Maine price range deal stalls as Home Republicans push for extra enterprise tax cuts

This story will be updated.

AUGUSTA, Maine — A compromise budget deal inked by the Maine Senate hit a wall in the House of Representatives on Thursday as Republicans withheld their votes in a push for more business tax cuts.

The move forced the Legislature back into negotiations facing a tax cliff. Many businesses that received federal coronavirus aid have a Monday filing deadline. Lawmakers agreed to fully forgive taxes on federal Paycheck Protection Program loans and exempt the first $10,200 in enhanced federal unemployment benefits for Mainers, but both will die with no deal.

The $258 million package featuring both pandemic cost-cutting and spending has been held up by an ongoing debate between majority Democrats and minority Republicans over how much Maine should adhere to federal tax law. They are roughly $32 million apart as conservatives push to insert a slate of relatively obscure and narrow federal tax breaks into the state code.
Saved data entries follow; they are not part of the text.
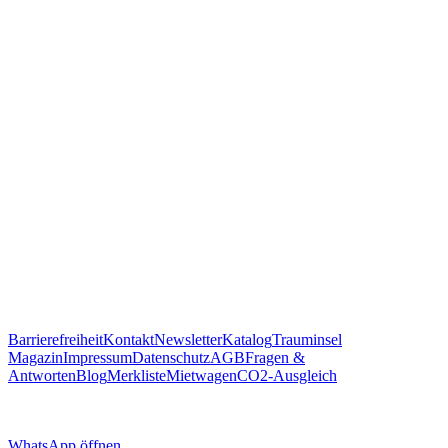
https://traum.is/wa
Auf diesem PC fortfahren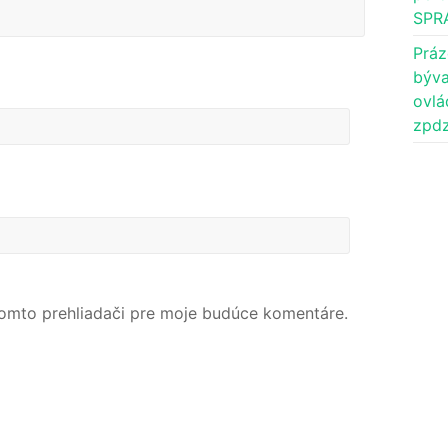
SPR
Práz
býva
ovlá
zpdz
tomto prehliadači pre moje budúce komentáre.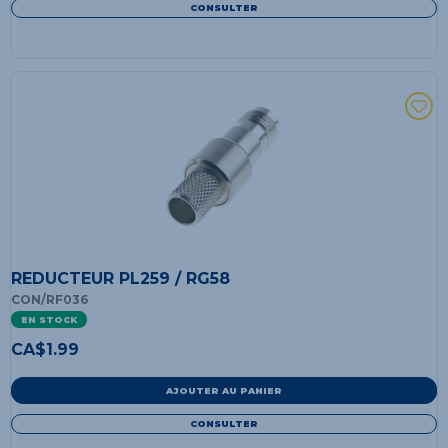
CONSULTER
REDUCTEUR PL259 / RG58
CON/RF036
EN STOCK
CA$
1.99
AJOUTER AU PANIER
CONSULTER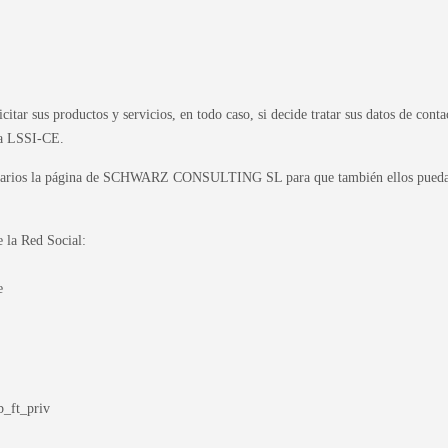
us productos y servicios, en todo caso, si decide tratar sus datos de contact
la LSSI-CE.
usuarios la página de SCHWARZ CONSULTING SL para que también ellos puedan 
e la Red Social:
e
b_ft_priv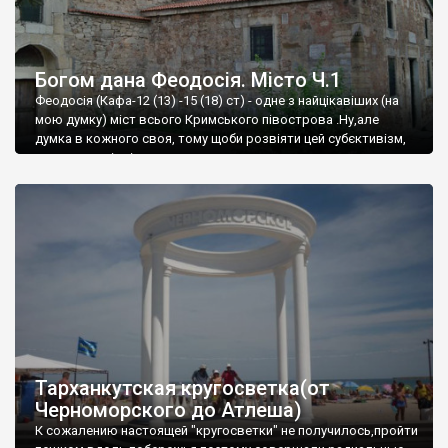
Богом дана Феодосія. Місто Ч.1
Феодосія (Кафа-12 (13) -15 (18) ст) - одне з найцікавіших (на
мою думку) міст всього Кримського півострова .Ну,але
думка в кожного своя, тому щоби розвіяти цей субєктивізм,
запрошую відвідати це
Тарханкутская кругосветка(от
Черноморского до Атлеша)
К сожалению настоящей "кругосветки" не получилось,пройти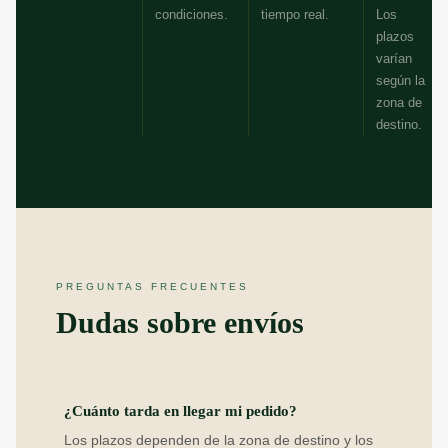
condiciones.
tiempo real.
Los
plazos
varían
según la
zona de
destino.
PREGUNTAS FRECUENTES
Dudas sobre envíos
¿Cuánto tarda en llegar mi pedido?
Los plazos dependen de la zona de destino y los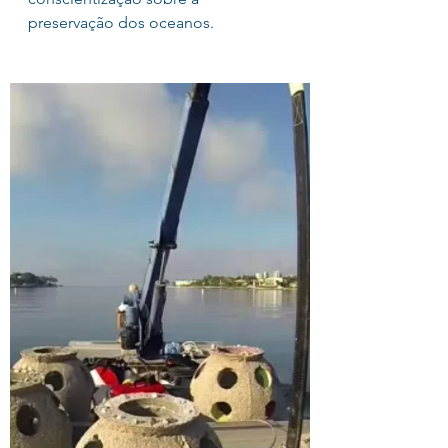
preservação dos oceanos.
A lengthy ream of Republican amendments were voted down by Democrats in the House on Thursday ahead of a 82-64 vote on the package. The majority party would need 98 votes to meet the two-thirds threshold ultimately needed to pass the package.
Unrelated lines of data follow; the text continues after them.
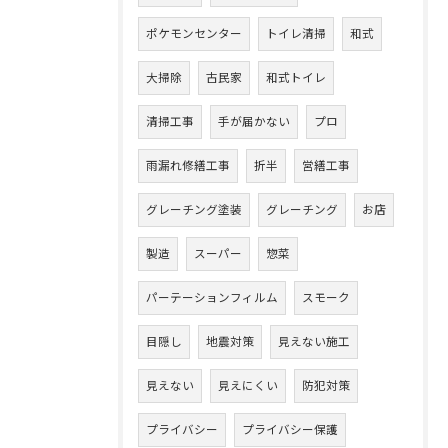
ポケモンセンター
トイレ清掃
和式
大掃除
古民家
和式トイレ
清掃工事
手が届かない
プロ
雨漏れ修繕工事
折半
営繕工事
グレーチング塗装
グレーチング
お店
製造
スーパー
惣菜
パーテーションフィルム
スモーク
目隠し
地震対策
見えない施工
見えない
見えにくい
防犯対策
プライバシー
プライバシー保護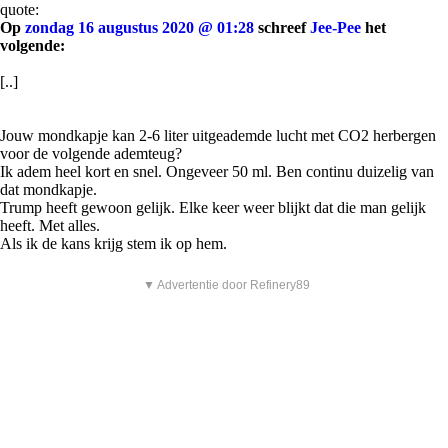
quote:
Op
zondag 16 augustus 2020 @ 01:28
schreef
Jee-Pee
het
volgende:
[..]
Jouw mondkapje kan 2-6 liter uitgeademde lucht met CO2 herbergen
voor de volgende ademteug?
Ik adem heel kort en snel. Ongeveer 50 ml. Ben continu duizelig van
dat mondkapje.
Trump heeft gewoon gelijk. Elke keer weer blijkt dat die man gelijk
heeft. Met alles.
Als ik de kans krijg stem ik op hem.
▼ Advertentie door Refinery89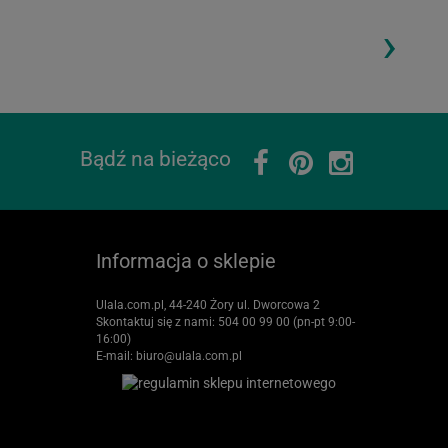
›
ding...
Loading...
Bądź na bieżąco
Informacja o sklepie
Ulala.com.pl, 44-240 Żory ul. Dworcowa 2
Skontaktuj się z nami:
504 00 99 00 (pn-pt 9:00-
16:00)
E-mail:
biuro@ulala.com.pl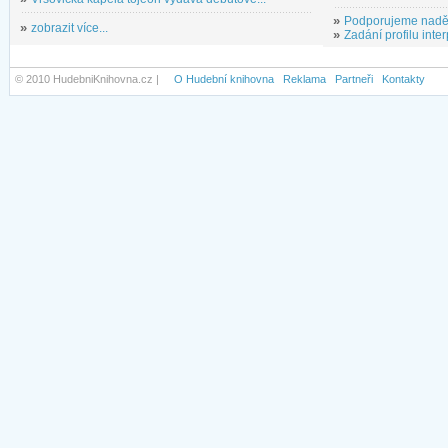
»
Podporujeme nadě
»
zobrazit více...
»
Zadání profilu inter
© 2010 HudebniKnihovna.cz |
O Hudební knihovna
Reklama
Partneři
Kontakty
It clearly frustrated Democrats, who won the votes of two Senate Republicans late Wednesday after agreeing to a measure from Sen. Brad Farrin, R-Norridgewock, that secured $113,000 in veterans services funding that Gov. Janet Mills was trying to cut from the short-term budget.

Sen. Cathy Breen, D-Falmouth, the co-chair of the budget committee, expressed frustration over the vote, saying she did not understand why Republicans held the line after Democrats conceded on loan relief. She pointed specifically to an $8.4 million foreign income tax break that would benefit an estimated 10 or fewer businesses here.

“It just seems like a talking point with no substance,” she said.

Rep. Sawin Millett, R-Waterford, a key budget committee member, pleaded during floor debates for both parties to seek a similar compromise to the one between Democrats and Farrin.

“No one would disagree that we have an obligation to everyone in our communities whose lives were turned upside down during the calendar year,” he said. “And the more we can do to utilize the one-time sources available to us today, the better we will be able to go back home today and say, ‘We tried to help.’”

The defeat of the measure sets up a long day of negotiating and an uncertain outcome to the standoff, which neither party wants to last long enough for businesses to see negative effects. The pandemic loan tax cut amounts to $100 million, while the one for Mainers who have been unemployed would cost the state $47 million.

The long series of votes were the first of 2021 as the pandemic has changed legislative operations. They were also under the gun with only Wednesday and Thursday booked at the center with MaineGeneral Health taking the city-owned civic center back on Friday to resume COVID-19 vaccine clinics, adding to the time pressure.